Major battle between the Georgian army led by Ivane Mkhargrdzeli and the Khwarazmean forces of Jalāl al-Dīn. The Khwarazmean forces were displaced by the Mongol invasion of Central Asia, which claimed the powerful Empire of Khwarazm. After escaping to India and then eastern Persia, Jalāl al-Dīn rallied his forces, but instead of engaging the Mongols, he led them against neighboring Georgia. In the summer of 1225, his army of more than 100,000 men (some estimates place its strength at 200,000 men) approached the Georgian borders in Armenia, where Ivane Mkhargrdzeli gathered about 70,000 men. The Georgian advance guard was composed of the Meskhian troops under Lords Shalva and Ivane Akhaltsikheliwhile the main forces were deployed on the hills near Gahrni.

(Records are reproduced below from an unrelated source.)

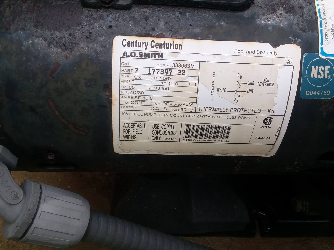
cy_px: 125
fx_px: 280
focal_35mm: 29
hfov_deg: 61.7
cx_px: 167
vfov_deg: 48.2
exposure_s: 1/220
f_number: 1.9
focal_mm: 2.47
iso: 40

The battle started with the attack of the Georgian advance guard but feuding among the Georgian commanders predetermined the battle outcome. Despite repeated pleas from the Akhaltsikheli brothers, Ivane Mkhargrdzeli refused to commit his forces in support of his rivals and watched as the Khwarazmean troops slaughtered the Meskhs. Ivane Akhaltsikheli fell on the battlefield, while Shalva was captured and later executed. The battle had a tremendous impact on Georgia, which had not experienced foreign invasions for almost a hundred years. The battle effectively signaled the end of the Golden Age of Georgia and the start of a long twilight. Jalāl al-Dīn soon captured Tbilisi and ravaged the country for the next five years until the arrival of the Mongols.

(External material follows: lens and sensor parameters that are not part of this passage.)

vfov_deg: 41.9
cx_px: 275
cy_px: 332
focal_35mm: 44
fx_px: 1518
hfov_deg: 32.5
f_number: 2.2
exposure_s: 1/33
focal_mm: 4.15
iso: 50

Decisive battle between the Georgians and the Seljuk Turks of Rüm near Basian, in the vicinity of Erzurum (in modern Turkey); the date is usually given as 1203 but recent research suggest that the battle was fought in the summer of 1202. Under the rule of Kings David IV Aghmashenebeli and Giorgi III, Georgia emerged as one of the most powerful states in the Near East. The reign of Queen Tamar (1178–1213) further underscored Georgian might after a large Islamic coalition was crushed in the battle of Shamkhor in 1195. Alarmed by the Georgian success, Sultan Rukn ad-Din Suleiman Shah of Rüm (1196–1204) rallied the forces of the Muslim principalities against Georgia. The massive Islamic army (estimates range between 150,000–400,000 men) advanced toward the Georgian borders in 1203 and was met by the 90,000-strong Georgian army under David Soslani at Basian. The Georgian army was deployed with western (apkhazni da imerni) and eastern (amerni da her-kakhni) Georgian troops on flanks and some 40,000 men under Shalva and Ivane Akhaltsikheili in the center while Zakaria Mkhagrdzeli led the advance guard.

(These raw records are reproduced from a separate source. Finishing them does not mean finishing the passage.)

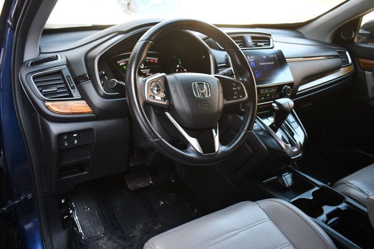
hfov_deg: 61.9
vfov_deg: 43.6
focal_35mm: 30
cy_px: 124
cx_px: 187
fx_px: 312
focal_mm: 20
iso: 800
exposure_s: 1/200
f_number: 3.5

The Georgians initially made an unexpected attack with their advance guard on the Muslim army and spread confusion among the enemy troops. Sultan Rukn ad-Din Suleiman managed to rally his forces and counterattacked but was surprised by coordinated flanking attacks which routed his forces. Still, both sides suffered heavy casualties in the bitterly contested battle. The victory at Basian secured the Georgian preeminence in the region. Exploiting her success in this battle, Queen Tamar annexed Arran and Duin in 1203 and subdued the Emirate of Kars, Armen-Shahs and the emirs of Erzurum and Erzinjan. The Georgians then carried war into Azerbaijan and advanced as far as Ardabil and Tabriz in 1208 and into Qazvin and Khoy in 1210. These victories brought Georgia to the summit of its power and glory, establishing a pan-Caucasian Georgian empire that extended from the Black Sea to the Caspian and from the Caucasus Mountains to Lake Van.
Major battle between the Georgian army and Atabeg Abu-Bakr of Arran in June 1195 near Shamkhor (present day-Shamkir, Azerbaijan). In the mid-1190s, a bitter struggle between Atabeg Abu Bakr of Azerbaijan and Sirvanshah Aghsartan led to the defeat of the latter. Aghsartan, enjoying close relations with the Bagration dynasty, appealed for help to Georgia. In 1195, Queen Tamar dispatched her army under King Consort David Soslan to Shirvan. Atabeg Abu-Bakr rallied the forces of the neighboring Muslim principalities and met the Georgians near Shamkhor in June 1195. In a skillfully executed maneuver, David Soslan directed his troops toward the city of Shamkhor, which was a diversionary move while his main forces made a flanking attack against the Muslim troops. The Atabeg’s forces were surrounded and routed, and the city capitulated some time later. Among the Georgian trophies was the standard of the caliph which was donated to the Kakhuli Monastery. The Georgians launched a vigorous pursuit, seizing the key fortress of Ganja. Queen Tamar restored Aghsartan in Shirvan under the terms of vassalage, thereby greatly expanding her sphere of influence.